EXERCISE REQUIREMENTS:
Scan the records below for the string "szkoły" and return every line where it appears.

DATA:
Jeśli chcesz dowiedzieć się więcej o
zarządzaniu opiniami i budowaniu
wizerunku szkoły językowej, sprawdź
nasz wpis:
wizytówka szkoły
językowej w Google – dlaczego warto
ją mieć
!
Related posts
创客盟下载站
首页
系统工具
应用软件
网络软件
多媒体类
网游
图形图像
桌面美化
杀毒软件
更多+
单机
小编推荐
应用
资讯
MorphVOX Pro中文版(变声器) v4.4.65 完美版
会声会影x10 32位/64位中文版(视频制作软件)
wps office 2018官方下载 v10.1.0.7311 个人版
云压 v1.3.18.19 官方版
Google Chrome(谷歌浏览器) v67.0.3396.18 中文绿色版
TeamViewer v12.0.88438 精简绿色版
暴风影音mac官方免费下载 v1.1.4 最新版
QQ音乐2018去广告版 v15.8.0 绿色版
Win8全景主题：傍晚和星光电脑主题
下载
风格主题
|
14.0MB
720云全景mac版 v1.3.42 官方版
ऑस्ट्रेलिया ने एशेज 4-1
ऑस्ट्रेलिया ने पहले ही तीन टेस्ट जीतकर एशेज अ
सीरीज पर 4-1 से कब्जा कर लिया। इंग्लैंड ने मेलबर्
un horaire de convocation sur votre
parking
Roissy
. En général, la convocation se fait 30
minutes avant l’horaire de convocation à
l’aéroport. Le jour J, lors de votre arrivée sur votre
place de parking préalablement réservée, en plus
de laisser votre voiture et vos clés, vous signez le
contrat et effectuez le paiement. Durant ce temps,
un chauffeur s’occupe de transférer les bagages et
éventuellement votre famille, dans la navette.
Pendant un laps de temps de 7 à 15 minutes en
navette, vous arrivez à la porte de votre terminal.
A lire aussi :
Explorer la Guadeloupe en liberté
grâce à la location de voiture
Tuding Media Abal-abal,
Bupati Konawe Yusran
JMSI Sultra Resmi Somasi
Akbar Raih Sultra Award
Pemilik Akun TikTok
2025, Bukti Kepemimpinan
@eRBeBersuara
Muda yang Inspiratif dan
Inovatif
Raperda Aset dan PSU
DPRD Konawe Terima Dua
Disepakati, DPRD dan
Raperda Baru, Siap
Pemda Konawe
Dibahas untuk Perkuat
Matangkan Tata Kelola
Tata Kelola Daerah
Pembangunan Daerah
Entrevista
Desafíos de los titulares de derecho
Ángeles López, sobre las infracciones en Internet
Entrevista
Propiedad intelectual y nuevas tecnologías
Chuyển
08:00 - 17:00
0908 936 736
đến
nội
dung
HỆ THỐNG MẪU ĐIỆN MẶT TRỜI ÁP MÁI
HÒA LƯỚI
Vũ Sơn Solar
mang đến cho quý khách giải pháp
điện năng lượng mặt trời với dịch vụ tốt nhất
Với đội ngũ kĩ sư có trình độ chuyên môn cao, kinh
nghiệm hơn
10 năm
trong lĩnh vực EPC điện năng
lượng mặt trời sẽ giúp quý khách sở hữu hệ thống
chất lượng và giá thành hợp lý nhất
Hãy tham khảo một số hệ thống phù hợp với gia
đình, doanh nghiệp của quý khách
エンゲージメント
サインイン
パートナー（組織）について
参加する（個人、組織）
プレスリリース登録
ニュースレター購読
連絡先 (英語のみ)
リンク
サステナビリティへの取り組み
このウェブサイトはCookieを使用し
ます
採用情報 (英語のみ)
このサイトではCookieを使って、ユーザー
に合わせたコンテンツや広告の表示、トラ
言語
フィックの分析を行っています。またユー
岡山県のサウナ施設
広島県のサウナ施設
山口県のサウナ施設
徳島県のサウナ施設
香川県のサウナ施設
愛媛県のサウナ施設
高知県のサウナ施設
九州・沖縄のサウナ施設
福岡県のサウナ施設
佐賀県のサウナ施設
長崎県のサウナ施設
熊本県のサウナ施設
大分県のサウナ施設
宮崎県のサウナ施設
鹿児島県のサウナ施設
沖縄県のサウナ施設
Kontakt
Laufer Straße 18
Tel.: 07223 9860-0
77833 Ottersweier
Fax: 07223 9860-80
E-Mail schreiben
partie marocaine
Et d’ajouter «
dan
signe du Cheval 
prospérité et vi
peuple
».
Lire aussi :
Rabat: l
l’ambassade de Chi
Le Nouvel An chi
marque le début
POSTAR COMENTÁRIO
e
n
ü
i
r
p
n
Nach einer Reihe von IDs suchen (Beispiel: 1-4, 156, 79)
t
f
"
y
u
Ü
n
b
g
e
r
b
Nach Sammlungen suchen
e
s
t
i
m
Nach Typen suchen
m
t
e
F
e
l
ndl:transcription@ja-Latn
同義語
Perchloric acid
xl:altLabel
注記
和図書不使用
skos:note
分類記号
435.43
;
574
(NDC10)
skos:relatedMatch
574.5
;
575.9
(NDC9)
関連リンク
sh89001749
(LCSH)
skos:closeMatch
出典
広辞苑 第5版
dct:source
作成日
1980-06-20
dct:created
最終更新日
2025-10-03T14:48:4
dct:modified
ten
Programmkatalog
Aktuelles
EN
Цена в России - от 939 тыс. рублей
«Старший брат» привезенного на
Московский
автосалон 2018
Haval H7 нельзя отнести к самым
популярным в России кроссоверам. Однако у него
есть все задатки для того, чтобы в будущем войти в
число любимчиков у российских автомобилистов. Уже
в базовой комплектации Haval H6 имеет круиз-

TASK ANSWER:
wizerunku szkoły językowej, sprawdź
wizytówka szkoły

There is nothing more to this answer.